News Release

For immediate use Sept. X, 2005 - No.

Poet Fred Chappell to present

Thomas Wolfe Lecture Oct. 6

CHAPEL HILL -- North Carolina poet and author Fred Chappell will receive the sixth annual Thomas Wolfe Prize and deliver a free public lecture Oct. 6 at 7:30 p.m. in the Morehead Banquet Hall at the University of North Carolina at Chapel Hill.

Chappell is the former North Carolina Poet Laureate whom writer Lee Smith calls "our resident genius, our shining light."

Born in the mountains of Canton, N.C., Chappell has published about 30 books of poetry, fiction and critical commentary. He has won dozens of prizes, including the Sir Walter Raleigh Prize, the Best Foreign Book Prize from the Academie Francaise, the Bollingen Prize in Poetry from Yale University, the Appalachian Writers Lifetime Achievement Award and the Southeastern Booksellers Association Prize for best novel and best poetry. He has won the Roanoke-Chowan Poetry Award eight times. In 1994, he was awarded the Order of the Long Leaf Pine, a prestigious state honor that recognizes North Carolinians for their outstanding public service.

Chappell is retired after 40 years as a professor in the English department of the University of North Carolina at Greensboro. In 1986, he received the O. Max Gardner Award, the highest faculty award bestowed by the University of North Carolina system.

Marianne Gingher, an associate English professor in the creative writing program at UNC-Chapel Hill, is a former student of Chappell's.

"Fred Chappell was simply the best teacher I ever had: surprising, erudite, vastly read, generous with his time, truthful, patient, funny and kind. Throw in that he was a poet and writer of the highest calibre and those of us lucky enough to sit in his classes were dumbstruck with wonder," Gingher said. "I learned things from him that I didn't even know I was learning. I learned about thoughtful, measured criticism - both taking it and giving it. I learned that there is no single right way to write anything, that there are better ways and more provocative ways, but that one's mind must remain nimble and free of preconceptions."

During his years from 1997-2002 as poet laureate, Chappell visited 250 schools, colleges, universities, retirement homes, churches and other venues in North Carolina. He also wrote many poems upon request for public functions, such as the inauguration of university chancellors and presidents, the openings of new public buildings and the retirement of local officials. One example was the poem written when former President Bill Clinton visited the state to designate the New River in Ashe County as an American Heritage River.

His latest books of poetry are "Backsass" (2003) and "Companion Volume" (2002), and his latest novel is "Look Back All the Green Valley" (1999). Four different books have been written analyzing Chappell's poetry and fiction.

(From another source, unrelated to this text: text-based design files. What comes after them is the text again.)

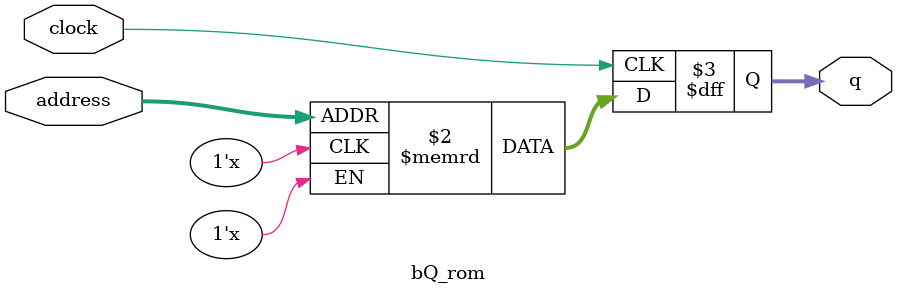
<source format=sv>
module bQ_rom (
	input logic clock,
	input logic [11:0] address,
	output logic [3:0] q
);

logic [3:0] memory [0:3599] /* synthesis ram_init_file = "./bQ/bQ.COE" */;

always_ff @ (posedge clock) begin
	q <= memory[address];
end

endmodule

</source>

Chappell received a bachelor's and a master's degree from Duke University. He lives with his wife, Susan, in Greensboro.

The Thomas Wolfe Prize and Lecture honor the memory of North Carolina's most famous writer, UNC alumnus Thomas Wolfe '20, author of "Look Homeward, Angel." The annual lecture is sponsored by the Morgan Writer-in-Residence Program, the Thomas Wolfe Society and the Department of English in the College of Arts and Sciences. Alumnus Ben Jones '50 endowed the medals and the prize money for the annual award.